Although I had learned there was indeed a rational explanation for the devastation, I felt no better. I was firmly convinced that a slight alteration on the highway blueprints could have carried the new road across empty marsh flats, only a few miles away. The cost of fill would have been a fraction of that expended on extensive condemnation proceedings.

I fully expected that the brick house of my early childhood lay already in ruins. I felt a thin exultation at finding it still standing. I say "thin" because of course I knew it was doomed. Already its windows were broken, its door sagged in and part of its front hedge had been ground away by truck or bulldozer.

As I stood regarding it, remembering clearly episodes of over forty years past, I reflected on the rootlessness which marks the average city denizen. By choice, or more likely necessity, he moves from one house to another. He has no anchor, nothing of continuity. When he visits his old neighborhood, he may find that his former house has vanished. The site of it may be occupied by a city-supported "project" for permanent welfare cases, or by a cinder-block garage, or by a barren parking lot. The house, the trees, the back yard, the very curbstones and sidewalks may be gone.

The returner will experience a haunting sense of loss, a sense of bewilderment, of chaos. He may finally begin to feel that he is even losing his own identity, that, in fact, he has no identity. He will feel lost in time, without either a future or a past. There will be nothing he can go back to and nothing of permanence that he can foresee in an uncertain future.

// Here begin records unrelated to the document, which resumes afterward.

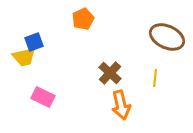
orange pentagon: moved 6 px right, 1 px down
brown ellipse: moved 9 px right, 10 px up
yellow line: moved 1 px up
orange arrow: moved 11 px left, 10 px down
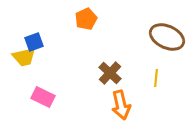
orange pentagon: moved 3 px right
yellow line: moved 1 px right
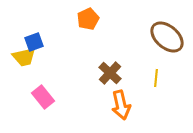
orange pentagon: moved 2 px right
brown ellipse: rotated 16 degrees clockwise
pink rectangle: rotated 25 degrees clockwise
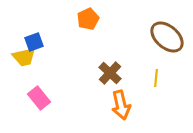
pink rectangle: moved 4 px left, 1 px down
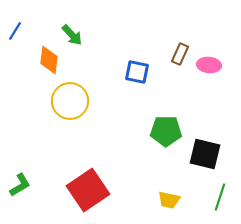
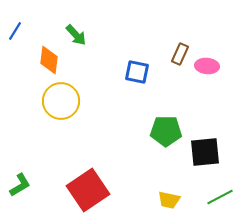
green arrow: moved 4 px right
pink ellipse: moved 2 px left, 1 px down
yellow circle: moved 9 px left
black square: moved 2 px up; rotated 20 degrees counterclockwise
green line: rotated 44 degrees clockwise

Isolated, fugacious, essentially a drifter, he will experience a loneliness of spirit which nothing can assuage. Thousands of his kind inhabit the modern city, gnawed by a sense of their own rootlessness, hungering in vain for a home, a habitation which partakes of the flavor of time, a continuing and cherished spot of earth which links their own past with some kind of hopeful future.

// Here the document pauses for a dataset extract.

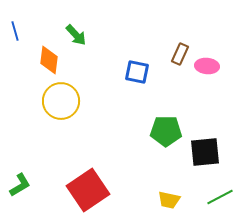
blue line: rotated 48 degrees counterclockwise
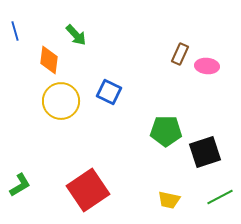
blue square: moved 28 px left, 20 px down; rotated 15 degrees clockwise
black square: rotated 12 degrees counterclockwise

With these depressing thoughts in mind, I stood before the lost red brick house of my childhood. I had an impulse to enter, but I supposed it was unsafe and very probably forbidden.

Dusk fell; the mist grew heavier; and still I lingered in that area. Moving away from the doomed house I had known, I wandered along those desolate streets, peering through cracked windows, through sagging doors which never again would open to a friendly hand.

In some windows, frayed, blackened curtains, left hanging in the confusion of forced removal, fluttered in the cold October wind. Odd bits of broken furniture, dishes and ornaments lay scattered about. Entire lifetimes had been passed in some of these houses; now they stood as empty shells, awaiting absolute and final destruction.

The entire area seemed deserted, silent, drained of all life. Even the usual city noises were strangely muffled and distant.